Admiro quem sabe lidar com mudanças. Sou um pouco resistente, preciso de um tempo para me adaptar, conseguir me sentir em casa, ficar em paz. Nem sempre consigo, é bem verdade, nunca consigo relaxar completamente. Me sinto presa, meus ombros ficam tensos, não consigo deixar os músculos soltinhos, aliviar a mente e o corpo dos problemas. Tem coisa que fica rondando a minha cabeça que nem guarda noturno.
Os últimos tempos foram difíceis. Tive um problema de saúde e, junto com ele, muitas descobertas. É impressionante como a gente está sempre se descobrindo, refletindo, amadurecendo. A gente nasce e morre um pouco todos os dias, de tantas coisas que vivenciamos, tantos medos que enfrentamos, tantos traumas que superamos, tantas guerras que perdemos. É uma loucura viver e ter a consciência de que somos tudo e nada.
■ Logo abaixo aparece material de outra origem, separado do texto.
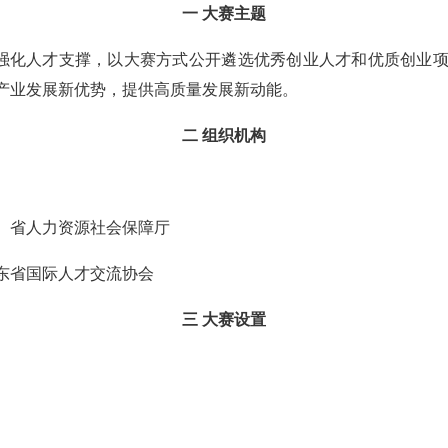
一 大赛主题
展强化人才支撑，以大赛方式公开遴选优秀创业人才和优质创业
产业发展新优势，提供高质量发展新动能。
二 组织机构
、省人力资源社会保障厅
东省国际人才交流协会
三 大赛设置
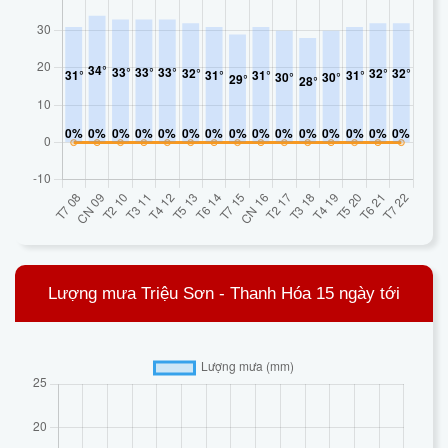
Lượng mưa Triệu Sơn - Thanh Hóa 15 ngày tới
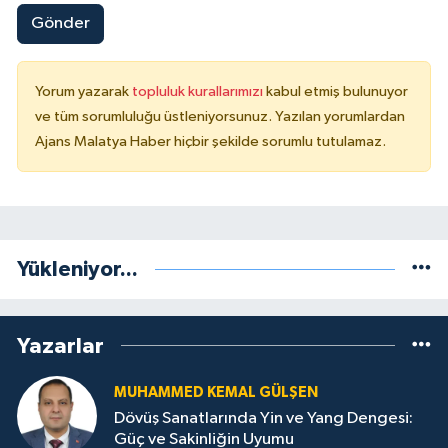
Gönder
Yorum yazarak
topluluk kurallarımızı
kabul etmiş bulunuyor
ve tüm sorumluluğu üstleniyorsunuz. Yazılan yorumlardan
Ajans Malatya Haber hiçbir şekilde sorumlu tutulamaz.
Yükleniyor...
Yazarlar
MUHAMMED KEMAL GÜLŞEN
Dövüş Sanatlarında Yin ve Yang Dengesi:
Güç ve Sakinliğin Uyumu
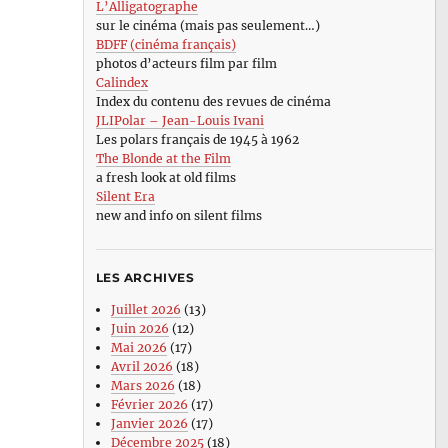
L’Alligatographe
sur le cinéma (mais pas seulement…)
BDFF (cinéma français)
photos d’acteurs film par film
Calindex
Index du contenu des revues de cinéma
JLIPolar – Jean-Louis Ivani
Les polars français de 1945 à 1962
The Blonde at the Film
a fresh look at old films
Silent Era
new and info on silent films
LES ARCHIVES
Juillet 2026
(13)
Juin 2026
(12)
Mai 2026
(17)
Avril 2026
(18)
Mars 2026
(18)
Février 2026
(17)
Janvier 2026
(17)
Décembre 2025
(18)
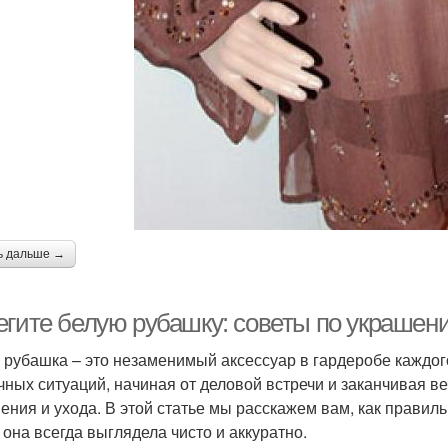
ь дальше →
егите белую рубашку: советы по украшен
 рубашка – это незаменимый аксессуар в гардеробе каждог
чных ситуаций, начиная от деловой встречи и заканчивая в
ения и ухода. В этой статье мы расскажем вам, как правил
 она всегда выглядела чисто и аккуратно.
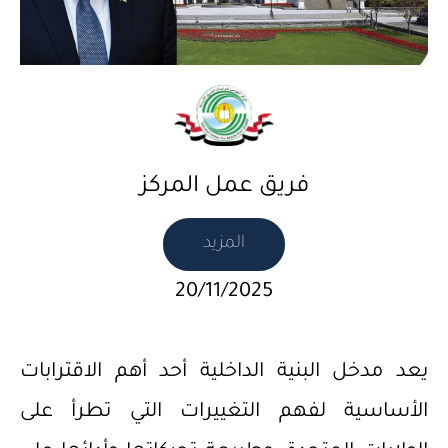
فريق عمل المركز
المزيد
20/11/2025
يعد مدخل البنية الداخلية أحد أهم الاقترابات
الأساسية لفهم التغييرات التي تطرأ على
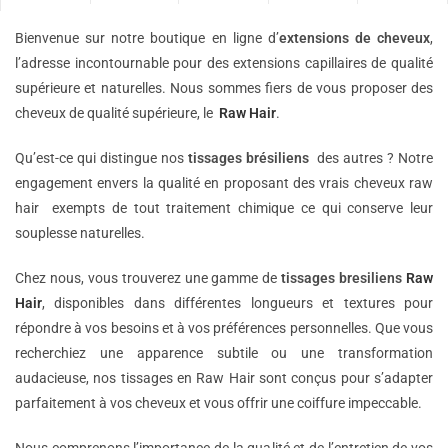
Bienvenue sur notre boutique en ligne d’
extensions de
cheveux
,
l’adresse incontournable pour des extensions capillaires de qualité
supérieure et naturelles. Nous sommes fiers de vous proposer des
cheveux de qualité supérieure, le
Raw Hair
.
Qu’est-ce qui distingue nos
tissages brésiliens
des autres ? Notre
engagement envers la qualité en proposant des vrais cheveux raw
hair exempts de tout traitement chimique ce qui conserve leur
souplesse naturelles.
Chez nous, vous trouverez une gamme de
tissages bresiliens
Raw
Hair
, disponibles dans différentes longueurs et textures pour
répondre à vos besoins et à vos préférences personnelles. Que vous
recherchiez une apparence subtile ou une transformation
audacieuse, nos tissages en Raw Hair sont conçus pour s’adapter
parfaitement à vos cheveux et vous offrir une coiffure impeccable.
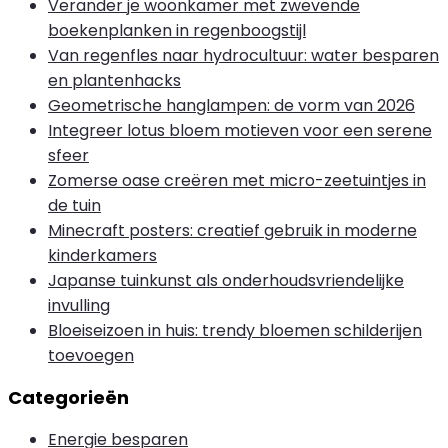
Verander je woonkamer met zwevende
boekenplanken in regenboogstijl
Van regenfles naar hydrocultuur: water besparen
en plantenhacks
Geometrische hanglampen: de vorm van 2026
Integreer lotus bloem motieven voor een serene
sfeer
Zomerse oase creëren met micro-zeetuintjes in
de tuin
Minecraft posters: creatief gebruik in moderne
kinderkamers
Japanse tuinkunst als onderhoudsvriendelijke
invulling
Bloeiseizoen in huis: trendy bloemen schilderijen
toevoegen
Categorieën
Energie besparen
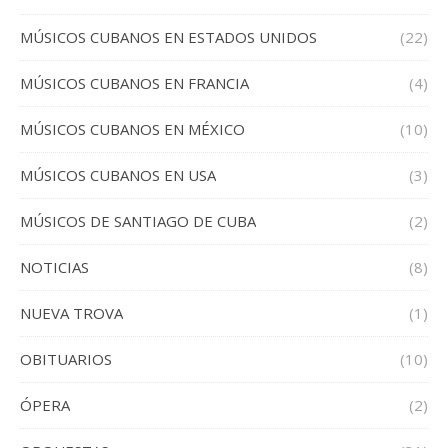
MÚSICOS CUBANOS EN ESTADOS UNIDOS
(22)
MÚSICOS CUBANOS EN FRANCIA
(4)
MÚSICOS CUBANOS EN MÉXICO
(10)
MÚSICOS CUBANOS EN USA
(3)
MÚSICOS DE SANTIAGO DE CUBA
(2)
NOTICIAS
(8)
NUEVA TROVA
(1)
OBITUARIOS
(10)
ÓPERA
(2)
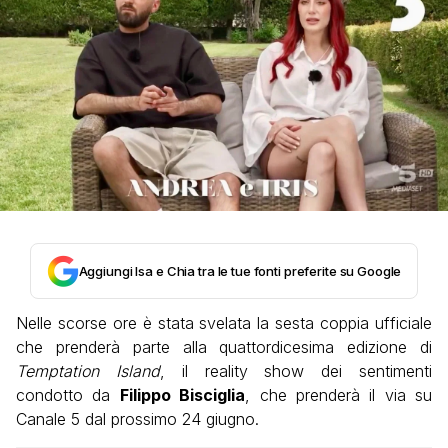
Aggiungi Isa e Chia tra le tue fonti preferite su Google
Nelle scorse ore è stata svelata la sesta coppia ufficiale
che prenderà parte alla quattordicesima edizione di
Temptation Island
, il reality show dei sentimenti
condotto da
Filippo Bisciglia
, che prenderà il via su
Canale 5 dal prossimo 24 giugno.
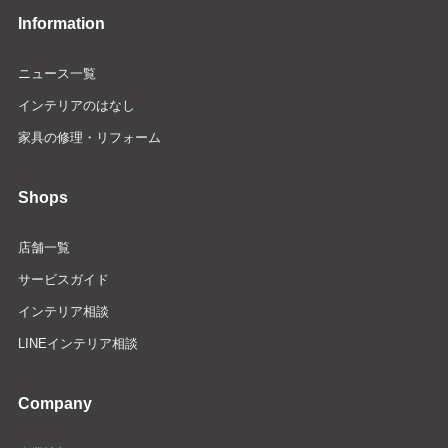
Information
ニュース一覧
インテリアのはなし
家具の修理・リフォーム
Shops
店舗一覧
サービスガイド
インテリア相談
LINEインテリア相談
Company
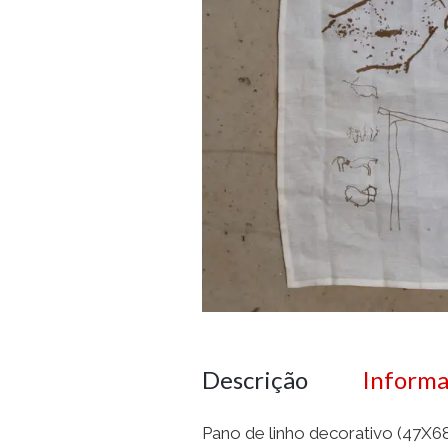
Descrição
Informa
Pano de linho decorativo (47X6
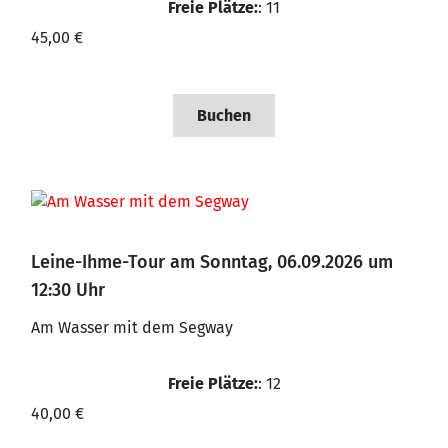
Freie Plätze:
: 11
45,00 €
Buchen
Leine-Ihme-Tour am Sonntag, 06.09.2026 um
12:30 Uhr
Am Wasser mit dem Segway
Freie Plätze:
: 12
40,00 €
Finalmente fiz 30 anos. Eu sempre tive uma sensação de que não viveria até os 30. Que não passaria por eles, que não ultrapassaria essa Porta Para a Vida Adulta. Porque com 30 você finalmente é adulto. Não tem mais vinte e poucos, nem vinte e muitos. É 30. Não é mais criança, não pode se dar ao luxo de ser imaturo e de chorar de medo. A vida te cobra, ei, agora você tem 30 anos, seca essa lágrima, engole esse choro e seja mulher. Finalmente você tem 30, então se quer ter filho, acelera, vai pensando, planejando, pois com 35 começa a ficar passada. É assim, não adianta. Com 30 anos, surgem os cremes anti-idade (antiidade?). Com os 30, você precisa cuidar com a Lei da Gravidade. Com os 30, você não pode fazer besteira. A sociedade diz que a gente é adulta, por isso precisamos nos comportar como tal.
Quase pirei antes de fazer 30 anos. Um humor azedo me acompanhou. Um medo absurdo fez parte de mim. E se eu não der conta? E se realmente eu morrer? E se nada der certo? Fiquei louca de medo. Digo para você com t-o-d-a-s as letras: fiquei ca-ga-da de medo. Medo. Essa palavra tem me acompanhado desde que eu descobri que minha pressão estava lá em cima. Um belo dia eu fui ao médico, ele mediu minha pressão e ela estava 18 por 10. Eu pensei que ia morrer, imediatamente relacionei a pressão alta com morte, já que meu avô teve um infarte e minha avó um AVC. Então, desenvolvi, apareceu, surgiu ou sei lá o que aconteceu, só sei que ela veio: síndrome do pânico. Quem já teve ou conhece alguém que teve sabe bem o que é isso. Eu não tomava banho sozinha. Não conseguia ficar um segundo sem ninguém. A todo momento achava que ia morrer, sentia a garganta fechando, o coração disparando, suava frio. Lugares cheios me davam agonia, me dava vontade de sair correndo. Aos poucos foi passando. Aos poucos fui tratando. Aos poucos fui tentando me dominar. Fui ao cardiologista, ele disse que minha saúde está boa. Estou tomando remédio, espero que temporariamente, para a pressão. Também fui ao psiquiatra, mas não gostei muito dele. Falou coisas que não concordo, então resolvi tentar dominar meus pensamentos. Não é muito fácil, ainda mais para uma pessoa como eu, que pensa demais. Mas tô tentando. Confesso que o que estava agravando o pânico era a proximidade do meu aniversário. Os 30 estavam perto e, com ele, aquela sensação de que não iria viver. Para agravar, teve essa história da pressão alta. Achava que ia morrer de infarte ou algo assim. Mas vi que era bobagem, afinal, estou aqui, vivinha da Silva. Mas deu medo. Medo. Medo. Medo. Ele. A gente sente tanto medo ao longo da vida, já percebeu? Medo de viver. Medo de morrer. Medo de lagartixa. Nunca tive medo de viver. De morrer, sim. De amar, também. De encarar as coisas, também.
Minha vida mudou muito nos últimos anos. Eu mudei muito nos últimos anos. Mudei sem oferecer a menor resistência. Mudei sem me surpreender com as mudanças. Elas simplesmente apareceram, aconteceram, me invadiram e se instalaram. Então, eu finalmente me senti em casa dentro de mim mesma. E hoje, mais do que nunca, sinto que não devo nada para ninguém. A gente demora demais para se livrar de pesos e culpas. Mas um dia, finalmente, a gente acorda. E descobre que tem uma vida inteirinha pela frente.